Dataset excerpts
----

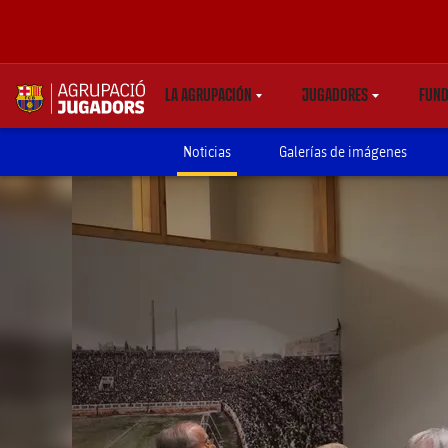
LA AGRUPACIÓN
JUGADORES
FUND
LABEL.SHARE.CARETDOWN
LABEL.SHARE.CARE
label.aria.abjlogo
Noticias
Galerías de imágenes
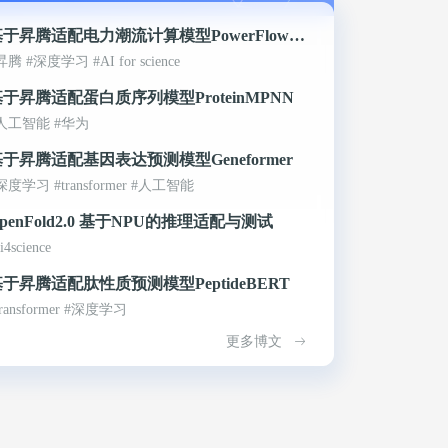
基于昇腾适配电力潮流计算模型PowerFlowNe
昇腾 #深度学习 #AI for science
基于昇腾适配蛋白质序列模型ProteinMPNN
人工智能 #华为
基于昇腾适配基因表达预测模型Geneformer
深度学习 #transformer #人工智能
penFold2.0 基于NPU的推理适配与测试
i4science
于昇腾适配肽性质预测模型PeptideBERT
transformer #深度学习
更多博文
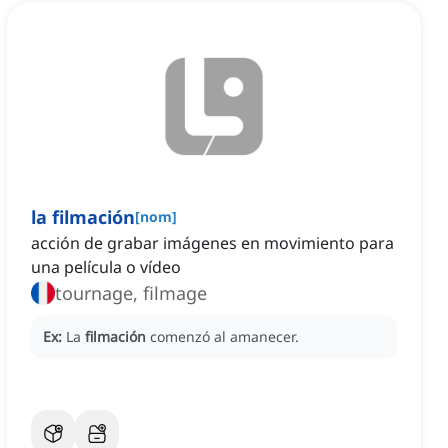
la filmación
[
nom
]
acción de grabar imágenes en movimiento para
una película o vídeo
tournage, filmage
Ex:
La
filmación
comenzó al amanecer.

----

## Exercise requirements:
Could the entries above be retyped exactly, with the pictures left out?

## Solution to the problem:
LA AGRUPACIÓN
JUGADORES
FUND
LABEL.SHARE.CARETDOWN
LABEL.SHARE.CARE
label.aria.abjlogo
Noticias
Galerías de imágenes
基于昇腾适配电力潮流计算模型PowerFlowNe
昇腾 #深度学习 #AI for science
基于昇腾适配蛋白质序列模型ProteinMPNN
人工智能 #华为
基于昇腾适配基因表达预测模型Geneformer
深度学习 #transformer #人工智能
penFold2.0 基于NPU的推理适配与测试
i4science
于昇腾适配肽性质预测模型PeptideBERT
transformer #深度学习
更多博文
la filmación
[
nom
]
acción de grabar imágenes en movimiento para
una película o vídeo
tournage, filmage
Ex:
La
filmación
comenzó al amanecer.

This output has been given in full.